Califf no estaba tan sorprendido por esos acontecimientos como entristecido. La F.D.A. era profundamente imperfecta. Era pesado y a menudo opaco, y se había equivocado en muchas cosas en su larga historia. Pero la agencia también se había construido en torno a un conjunto de principios —investigación científica, juicio imparcial, responsabilidad colectiva— que representaban lo mejor de lo que un gobierno en funcionamiento podía hacer por su pueblo. Ahora se estaba desmantelando deliberadamente, y se estaba tirando a la basura la experiencia y los conocimientos de una generación.

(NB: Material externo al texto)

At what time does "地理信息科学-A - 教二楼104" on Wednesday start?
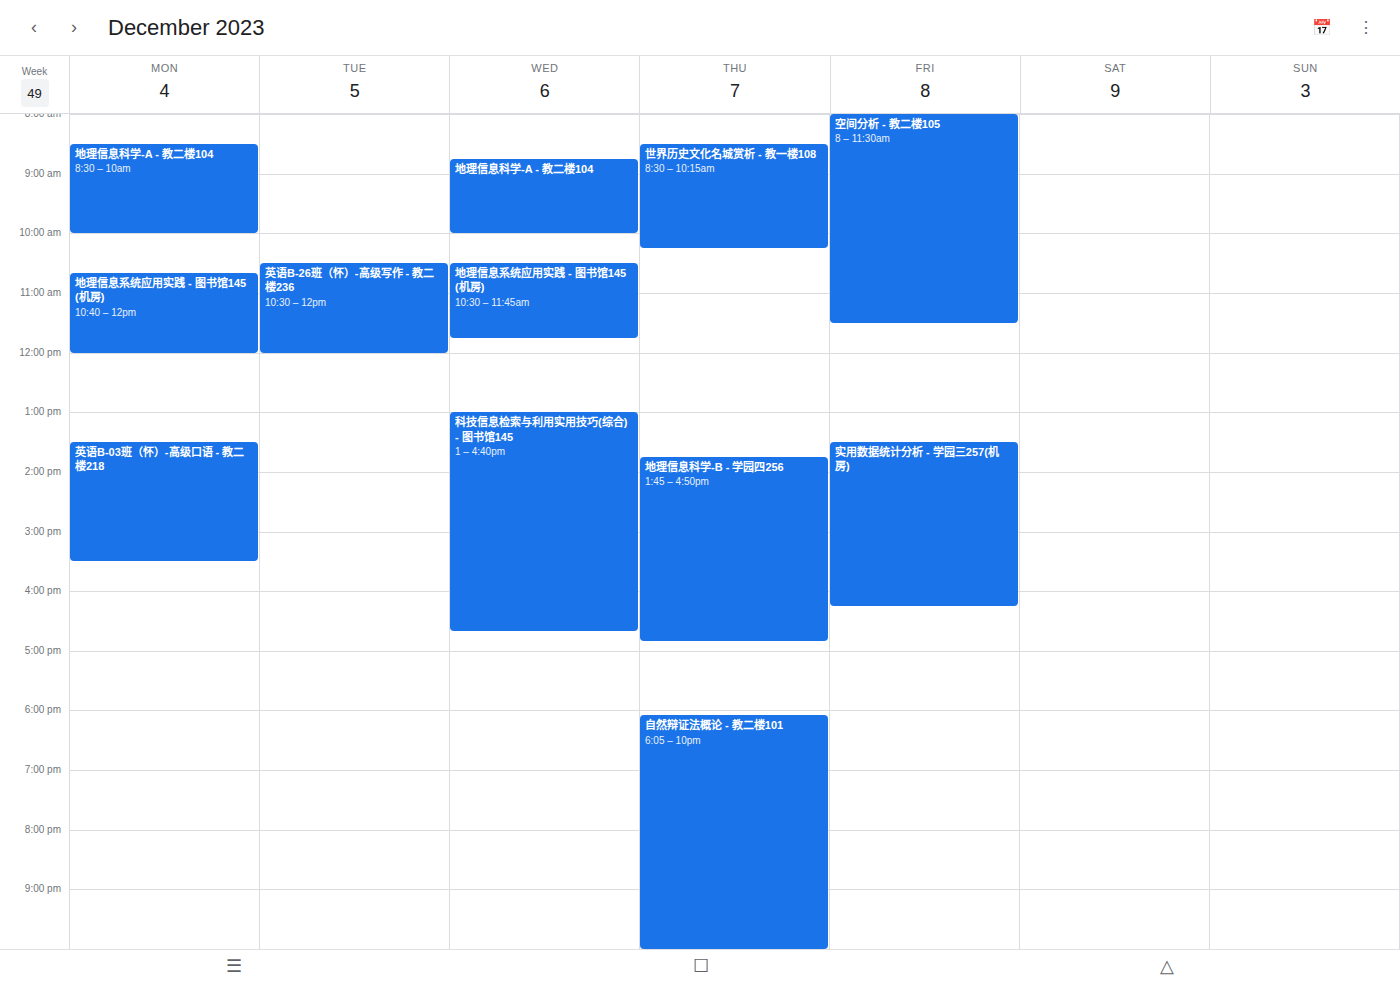
8:45 AMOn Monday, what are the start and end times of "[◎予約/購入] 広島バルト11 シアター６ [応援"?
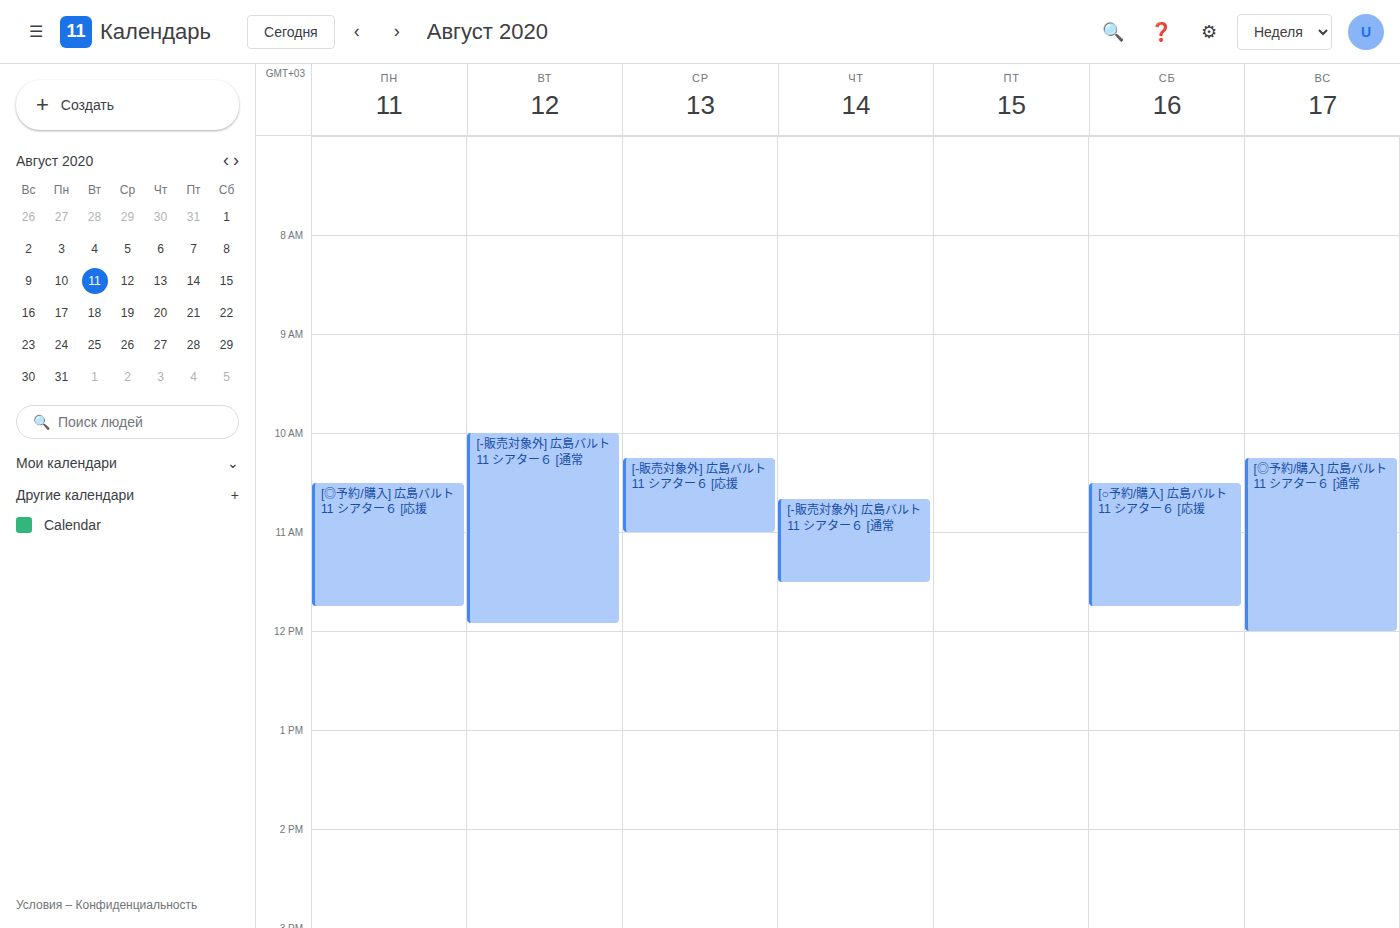
10:30 AM to 11:45 AMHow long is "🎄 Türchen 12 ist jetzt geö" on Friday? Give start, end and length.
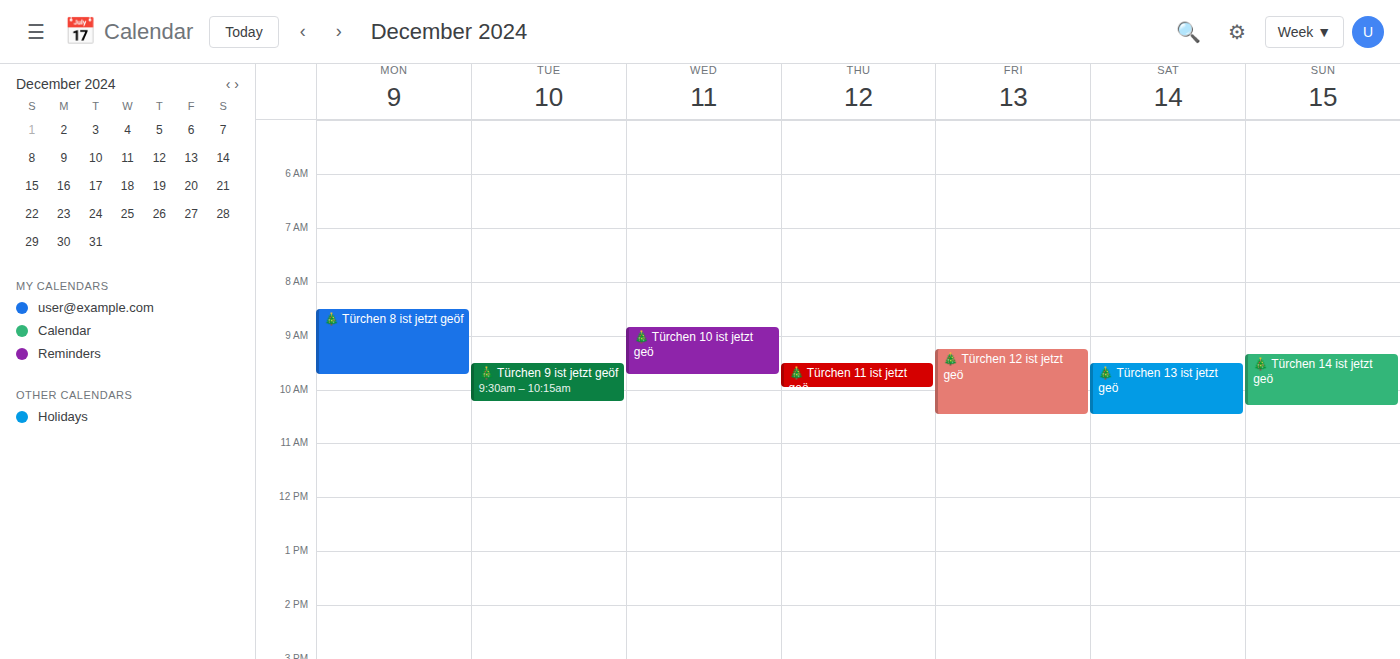
9:15 AM to 10:30 AM, 1 hour 15 minutesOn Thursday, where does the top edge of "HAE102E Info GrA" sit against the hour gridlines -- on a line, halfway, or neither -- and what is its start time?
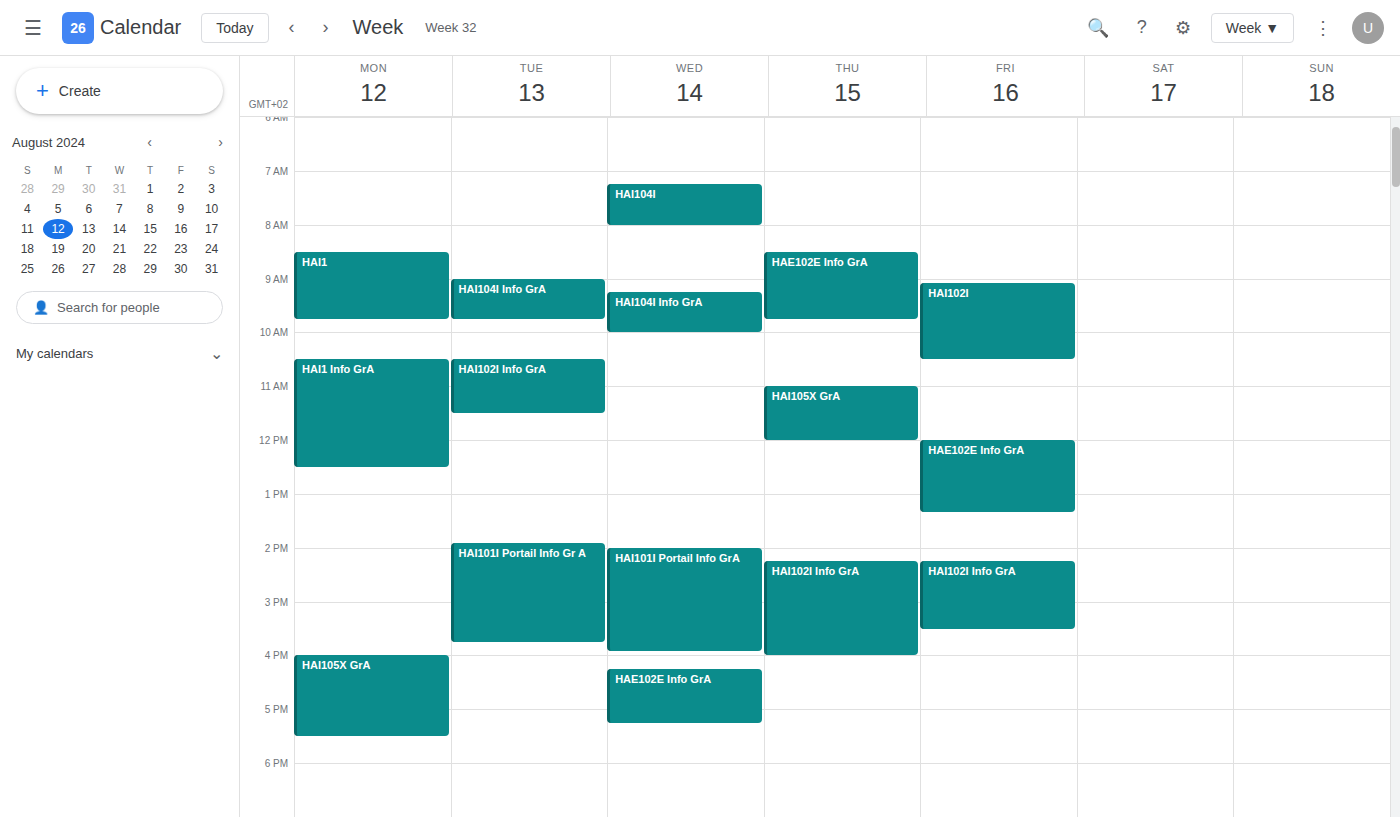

Como si eso no fuera suficiente, los administradores de ese legado, las personas que habían trabajado largas horas por un salario bajo y se habían enfrentado a críticas constantes, todo para poder hacer lo que Frances Kelsey hizo una vez cuando mantuvo la talidomida fuera del mercado, estaban siendo tratados como criminales. En opinión de Califf, no había una buena razón para nada de eso. “La historia verá esto como un gran error”, reflexionó. “La F.D.A., tal como la hemos conocido, está acabada”.
Origen: Dentro del colapso de la F.D.A.